As highlighted in recent research, Vanderbilt University Medical Center has been awarded $30 million to develop AI technologies for therapeutic antibody discovery . Similar approaches could be applied to plant research antibodies like those targeting ARF21, potentially revolutionizing how researchers design experiments and interpret results.

What novel research applications might emerge from combining ARF21 antibody with molecular fate-mapping approaches?

Molecular fate-mapping, a technique recently developed for tracking antibody origins , could be adapted for plant research with ARF21:

• Developmental tracking:

  • Monitor ARF21 expression across developmental stages

  • Identify cell lineages where ARF21 plays critical roles

  • Distinguish between different ARF21 protein populations (newly synthesized vs. persistent)

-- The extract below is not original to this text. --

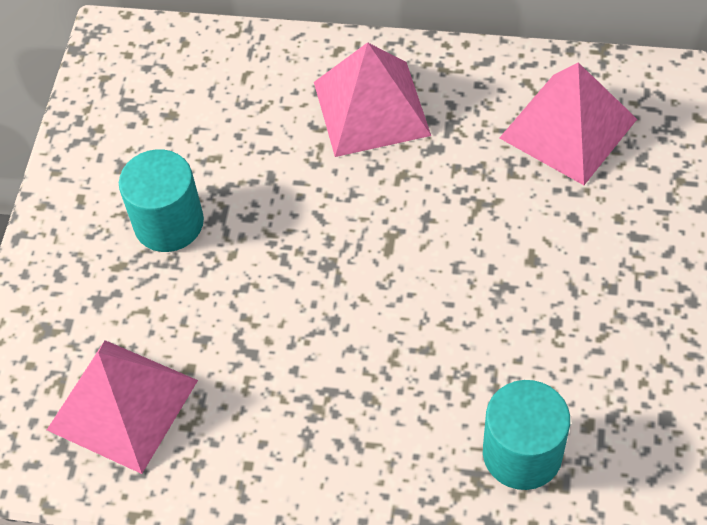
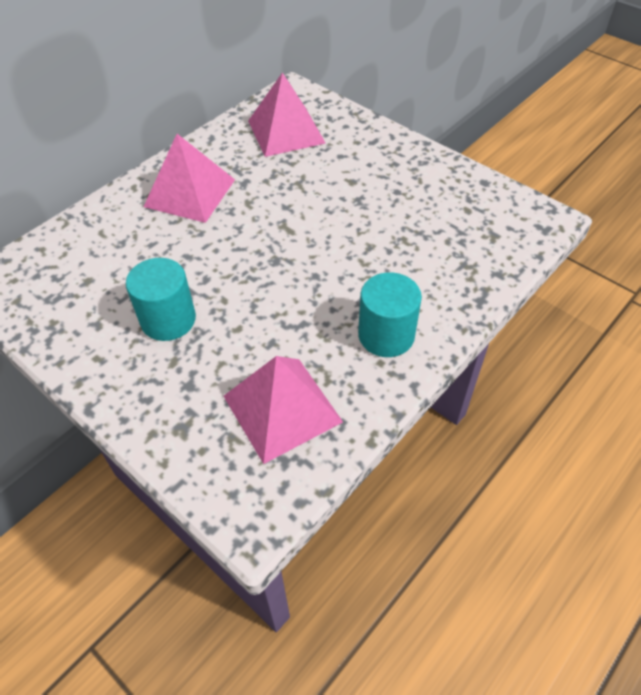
camera: 60 degrees left, 5 degrees down
turquoise cylinder [483,380,570,490] -> turquoise cylinder moved to [358,272,422,357]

• Stress response dynamics:

  • Track ARF21 fate during environmental stress responses

  • Monitor protein turnover rates under different conditions

  • Identify stress-specific post-translational modifications

• Protein lifetime studies:

  • Pulse-chase experiments with tagged ARF21

  • Validation with antibodies against endogenous protein

  • Quantify half-life in different tissues and conditions

• Single-cell applications:

  • Combine with single-cell transcriptomics

  • Correlate ARF21 protein fate with gene expression patterns

  • Identify cell-specific regulation mechanisms

The molecular fate-mapping approach demonstrated for serum antibodies could be adapted to study intracellular protein dynamics, providing new insights into ARF21 regulation and function in plant development and stress responses.